:: TASK GOAL ::
Filter the data for lines with the word "fish" and copy those lines.

:: PROVIDED RECORDS ::
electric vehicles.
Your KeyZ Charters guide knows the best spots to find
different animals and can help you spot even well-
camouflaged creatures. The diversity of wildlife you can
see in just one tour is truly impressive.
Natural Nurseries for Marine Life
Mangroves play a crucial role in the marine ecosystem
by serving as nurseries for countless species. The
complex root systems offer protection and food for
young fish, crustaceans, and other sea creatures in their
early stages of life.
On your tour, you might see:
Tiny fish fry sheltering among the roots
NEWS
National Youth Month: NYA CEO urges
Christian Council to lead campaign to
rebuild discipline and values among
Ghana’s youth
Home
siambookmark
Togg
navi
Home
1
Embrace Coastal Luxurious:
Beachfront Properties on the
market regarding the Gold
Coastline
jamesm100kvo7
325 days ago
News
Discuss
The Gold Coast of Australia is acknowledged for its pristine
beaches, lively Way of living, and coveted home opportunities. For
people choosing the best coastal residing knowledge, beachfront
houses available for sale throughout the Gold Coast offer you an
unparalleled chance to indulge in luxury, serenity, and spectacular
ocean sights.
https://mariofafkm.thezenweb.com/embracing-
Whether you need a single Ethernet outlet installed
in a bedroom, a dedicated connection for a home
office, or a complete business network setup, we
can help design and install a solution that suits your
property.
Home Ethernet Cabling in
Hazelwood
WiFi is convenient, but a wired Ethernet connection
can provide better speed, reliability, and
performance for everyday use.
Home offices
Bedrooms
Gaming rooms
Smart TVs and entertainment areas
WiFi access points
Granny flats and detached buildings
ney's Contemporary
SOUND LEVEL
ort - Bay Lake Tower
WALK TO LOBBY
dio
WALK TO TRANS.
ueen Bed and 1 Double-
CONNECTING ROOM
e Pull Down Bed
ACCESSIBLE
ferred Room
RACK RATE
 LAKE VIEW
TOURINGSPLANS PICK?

:: RESPONSE TO THE TASK ::
young fish, crustaceans, and other sea creatures in their
Tiny fish fry sheltering among the roots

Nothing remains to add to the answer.